→ What is expected: In the mailing-list post below, find every word that ends in "ly" and list them in the order they occur.

→ Excerpt to read:
Re: [Gluster-devel] finding and fixing memory leaks in xlators

2017-04-25 Thread Amar Tumballi
Thanks for this detailed Email with clear instructions Niels.

Can we have this as github issues as well? I don't want this information to
be lost as part of email thread in ML archive. I would like to see if I can
get some interns to work on these leaks per component as part of their
college project etc.

-Amar

On Tue, Apr 25, 2017 at 2:29 PM, Niels de Vos  wrote:

> Hi,
>
> with the use of gfapi it has become clear that Gluster was never really
> developed to be loaded in applications. There are many different memory
> leaks that get exposed through the usage of gfapi. Before, memory leaks
> were mostly cleaned up automatically because processes would exit. Now,
> there are applications that initialize a GlusterFS client to access a
> volume, and de-init that client once not needed anymore. Unfortunately
> upon the de-init, not all allocated memory is free'd again. These are
> often just a few bytes, but for long running processes this can become a
> real problem.

→ Stored data:
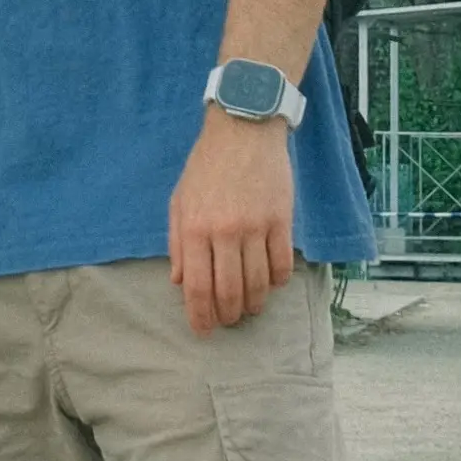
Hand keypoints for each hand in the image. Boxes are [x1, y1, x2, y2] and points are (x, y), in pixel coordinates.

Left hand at [166, 110, 298, 329]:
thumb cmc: (207, 166)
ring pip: (258, 284)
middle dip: (229, 315)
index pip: (197, 287)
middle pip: (230, 292)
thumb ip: (178, 243)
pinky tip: (271, 284)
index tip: (203, 331)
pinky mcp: (282, 220)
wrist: (243, 129)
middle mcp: (225, 232)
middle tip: (230, 321)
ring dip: (255, 304)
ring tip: (251, 308)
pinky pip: (282, 265)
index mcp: (195, 229)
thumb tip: (179, 282)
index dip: (200, 316)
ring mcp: (256, 227)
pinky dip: (278, 282)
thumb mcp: (180, 201)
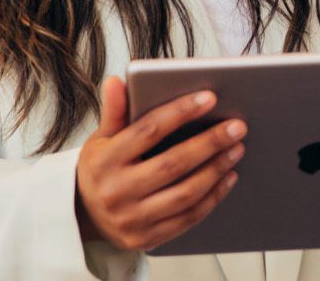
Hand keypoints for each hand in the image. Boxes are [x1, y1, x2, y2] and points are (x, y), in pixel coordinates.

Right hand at [74, 76, 246, 250]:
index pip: (148, 131)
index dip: (180, 112)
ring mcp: (131, 219)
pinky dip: (213, 197)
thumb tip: (117, 81)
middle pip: (173, 164)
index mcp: (104, 161)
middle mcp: (116, 192)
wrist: (82, 216)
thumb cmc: (100, 170)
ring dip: (216, 169)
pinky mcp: (146, 239)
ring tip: (237, 149)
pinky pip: (188, 218)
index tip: (210, 97)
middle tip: (237, 126)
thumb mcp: (100, 139)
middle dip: (210, 142)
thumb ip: (114, 111)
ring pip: (185, 193)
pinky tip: (228, 177)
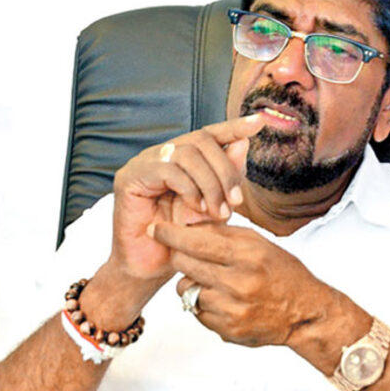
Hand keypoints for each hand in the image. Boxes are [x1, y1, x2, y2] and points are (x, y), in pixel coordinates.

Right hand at [110, 114, 265, 279]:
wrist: (152, 268)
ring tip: (217, 212)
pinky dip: (189, 188)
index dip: (234, 127)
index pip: (211, 134)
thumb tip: (242, 144)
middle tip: (236, 202)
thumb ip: (228, 178)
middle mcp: (164, 154)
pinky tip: (196, 209)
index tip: (259, 122)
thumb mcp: (216, 207)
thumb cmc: (184, 239)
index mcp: (185, 158)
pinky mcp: (130, 176)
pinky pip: (167, 170)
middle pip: (202, 140)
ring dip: (210, 183)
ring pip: (187, 153)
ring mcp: (145, 162)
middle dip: (225, 170)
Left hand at [150, 221, 328, 346]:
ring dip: (192, 283)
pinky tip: (224, 300)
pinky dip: (203, 304)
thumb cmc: (281, 272)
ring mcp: (232, 309)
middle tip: (184, 254)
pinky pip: (196, 312)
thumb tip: (189, 224)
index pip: (197, 242)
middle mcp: (239, 282)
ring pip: (186, 291)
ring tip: (214, 281)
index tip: (155, 229)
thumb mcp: (260, 243)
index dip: (171, 234)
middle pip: (185, 265)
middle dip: (179, 256)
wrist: (304, 312)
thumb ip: (225, 233)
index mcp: (248, 255)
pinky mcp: (227, 330)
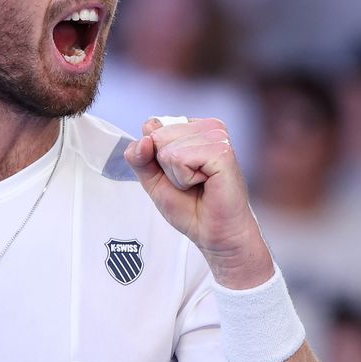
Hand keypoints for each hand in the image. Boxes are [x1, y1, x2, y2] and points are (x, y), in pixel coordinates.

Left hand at [123, 117, 271, 288]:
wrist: (213, 234)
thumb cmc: (191, 208)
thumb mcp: (153, 179)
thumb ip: (139, 157)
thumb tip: (144, 136)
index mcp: (193, 128)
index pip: (152, 127)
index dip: (154, 158)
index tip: (178, 173)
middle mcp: (207, 127)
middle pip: (158, 136)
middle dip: (165, 167)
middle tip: (190, 182)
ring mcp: (217, 136)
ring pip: (167, 148)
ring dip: (176, 175)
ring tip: (198, 183)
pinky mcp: (221, 150)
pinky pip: (180, 158)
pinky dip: (185, 178)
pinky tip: (205, 183)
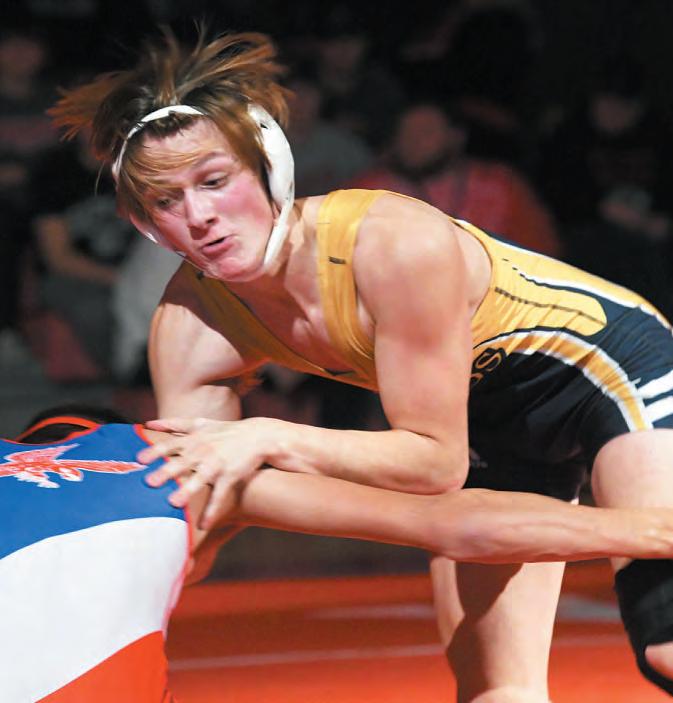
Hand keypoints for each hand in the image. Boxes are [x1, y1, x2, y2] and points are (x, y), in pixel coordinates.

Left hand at [138, 416, 275, 528]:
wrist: (257, 436)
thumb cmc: (225, 431)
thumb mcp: (200, 423)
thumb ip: (174, 424)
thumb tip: (148, 424)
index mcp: (194, 439)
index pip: (171, 444)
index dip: (155, 451)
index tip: (139, 459)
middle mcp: (203, 451)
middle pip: (182, 461)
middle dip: (166, 471)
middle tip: (149, 482)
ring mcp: (217, 464)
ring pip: (200, 478)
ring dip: (187, 490)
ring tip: (174, 503)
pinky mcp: (230, 476)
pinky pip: (220, 495)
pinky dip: (212, 511)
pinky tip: (203, 525)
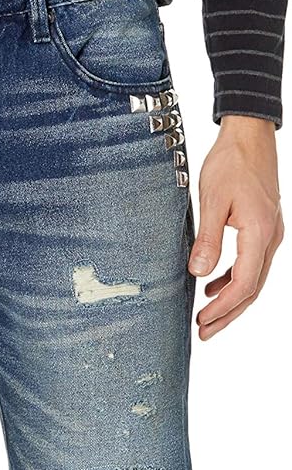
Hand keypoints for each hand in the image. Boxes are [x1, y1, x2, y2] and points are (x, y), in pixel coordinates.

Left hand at [188, 115, 282, 339]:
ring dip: (231, 301)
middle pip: (252, 289)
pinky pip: (253, 264)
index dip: (223, 307)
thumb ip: (208, 239)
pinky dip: (234, 280)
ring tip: (207, 317)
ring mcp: (271, 234)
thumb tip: (199, 273)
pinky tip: (213, 285)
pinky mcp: (265, 228)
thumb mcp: (212, 200)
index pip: (244, 284)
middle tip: (204, 333)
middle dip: (227, 314)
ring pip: (254, 280)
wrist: (250, 135)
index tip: (201, 320)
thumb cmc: (231, 162)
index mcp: (259, 233)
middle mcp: (271, 238)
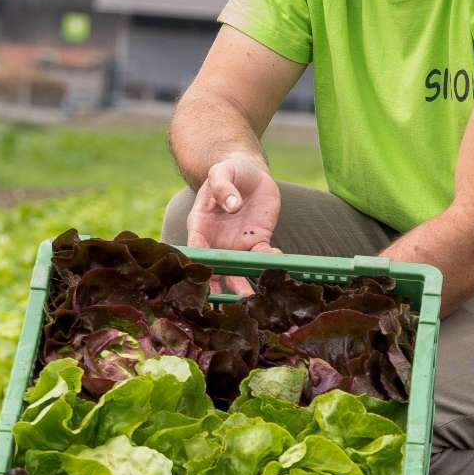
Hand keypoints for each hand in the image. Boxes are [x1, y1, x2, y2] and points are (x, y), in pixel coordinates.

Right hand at [185, 155, 281, 296]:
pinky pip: (263, 255)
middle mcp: (216, 240)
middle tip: (226, 304)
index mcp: (200, 225)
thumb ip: (222, 186)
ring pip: (239, 269)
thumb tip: (232, 205)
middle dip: (220, 287)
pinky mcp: (257, 241)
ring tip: (252, 299)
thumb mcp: (221, 172)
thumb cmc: (228, 170)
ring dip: (244, 285)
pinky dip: (269, 261)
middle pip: (216, 267)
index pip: (196, 248)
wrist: (249, 172)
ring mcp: (237, 243)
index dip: (198, 264)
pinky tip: (277, 260)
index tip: (202, 280)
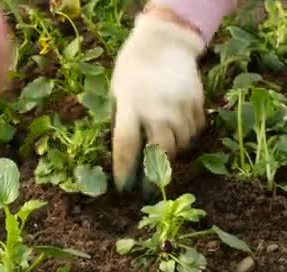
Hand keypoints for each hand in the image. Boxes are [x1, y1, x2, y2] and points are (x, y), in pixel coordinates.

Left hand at [110, 6, 206, 192]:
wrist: (164, 42)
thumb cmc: (133, 68)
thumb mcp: (118, 92)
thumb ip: (120, 119)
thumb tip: (123, 151)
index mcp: (131, 106)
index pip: (126, 146)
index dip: (124, 170)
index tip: (122, 187)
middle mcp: (157, 109)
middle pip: (159, 151)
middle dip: (153, 172)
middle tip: (147, 184)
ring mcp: (179, 106)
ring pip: (180, 144)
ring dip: (171, 153)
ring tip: (162, 156)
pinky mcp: (196, 102)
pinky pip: (194, 130)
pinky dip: (187, 136)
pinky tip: (178, 134)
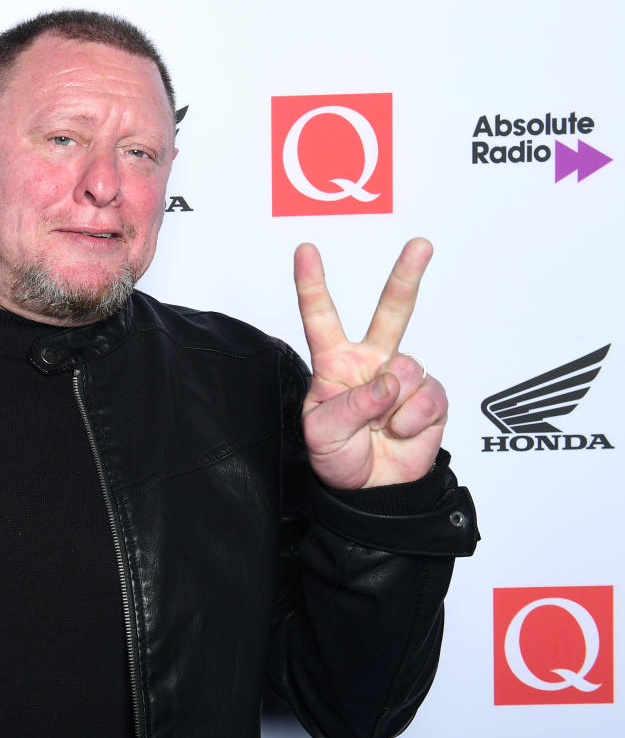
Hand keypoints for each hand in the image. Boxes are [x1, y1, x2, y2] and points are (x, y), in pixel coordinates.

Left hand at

→ Final answer: really, mostly, automatically, Unfortunately